Doom mural at St Peter and St Paul, Chaldon (Source: Peter Trimming at Geograph Britain and Ireland; licensed for reuse under Creative Commons)

The main problem I have with Macbeth is that it jumps the shark. There are the brilliant early scenes with Lady Macbeth, the murder of Duncan, the unravelling of Macbeth’s mind, the breakdown of his relationship with his wife (look at how he tells her, just before the murder of Banquo, to ‘be innocent of the knowledge, dearest chuck’, and contrast it with how much he needed her earlier in the play). There’s the chaos unleashed in Scotland, the banquet scene, and Macbeth’s return to the witches. And then there’s that tedious conversation between Malcolm and Macduff, and the unravelling of the second set of prophecies. And it’s all a bit rubbish. I remember sitting in a Year Eleven lesson when I was studying Macbeth for GCSE, and thinking, ‘is that it?’ Some verbal quibbling about a C-section, and a group of men cutting down branches? Compared with the end of King Lear, it seems contrived, a bit of a trick. You’d tell him to go back and have another go, if you were his beta reader.

I expect you know that Fleance, in Roman Polanski’s 1971 version of Macbeth, was played by Keith Chegwin, later of Swap Shop, Cheggers Plays Pop and, after several years in the wilderness, the Channel 5 gameshow Naked Jungle. Did you know, though, that Paul Farley wrote a poem about Chegwin’s role? It’s here, at the Poetry Society website.
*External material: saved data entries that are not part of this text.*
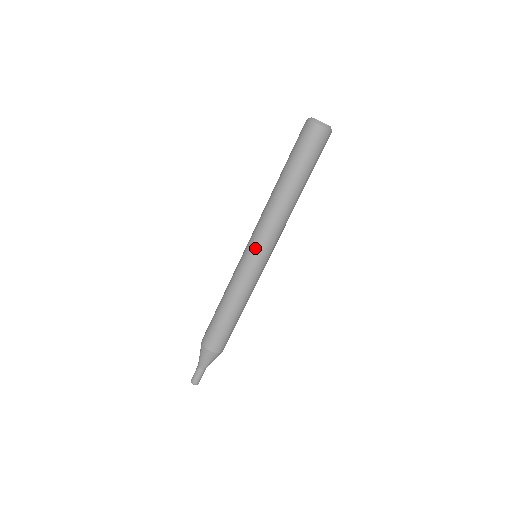
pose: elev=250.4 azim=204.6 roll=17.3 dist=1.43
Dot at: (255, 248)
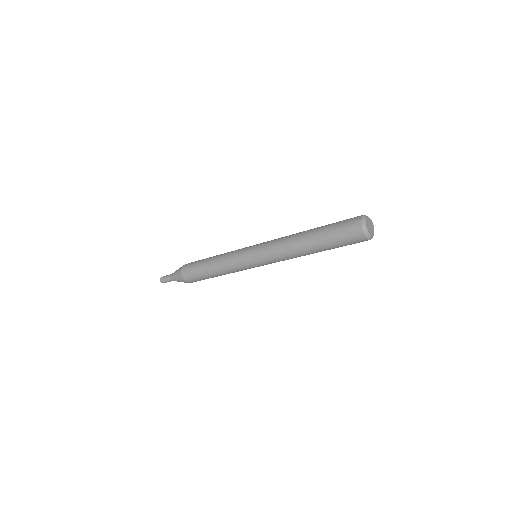
Dot at: (262, 264)
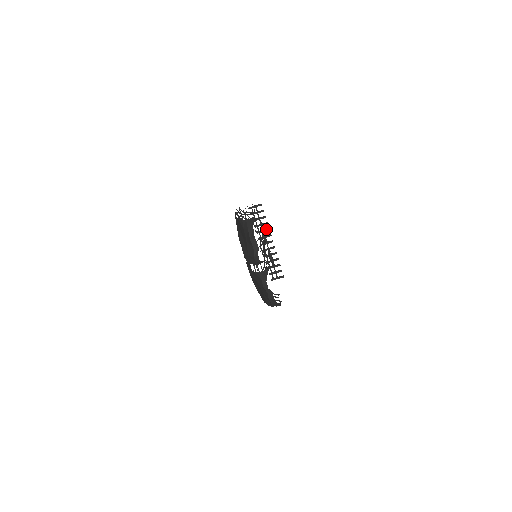
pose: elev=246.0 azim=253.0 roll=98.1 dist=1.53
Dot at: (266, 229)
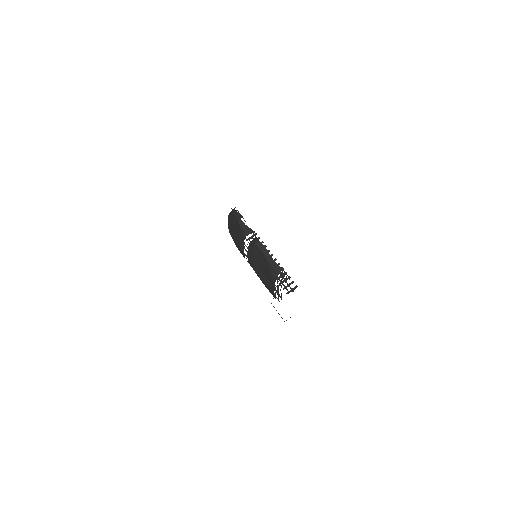
Dot at: occluded
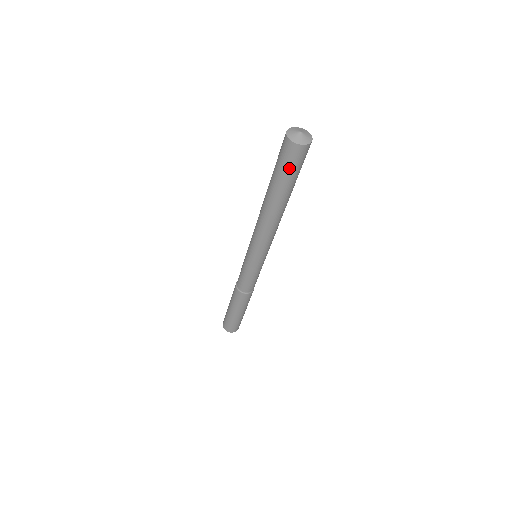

The most atmospheric Macbeth I’ve ever seen: the production in the crypt of the Norman church of St Peter in the East in Oxford, now the library of St Edmund Hall. It was December 1991, the end of my first term, and there were actual bats flapping around. And my favourite Macbeth-related moment: back in 2017, when we were driving up to Orkney, we passed through Birnam, and a group of forestry workers were cutting down trees.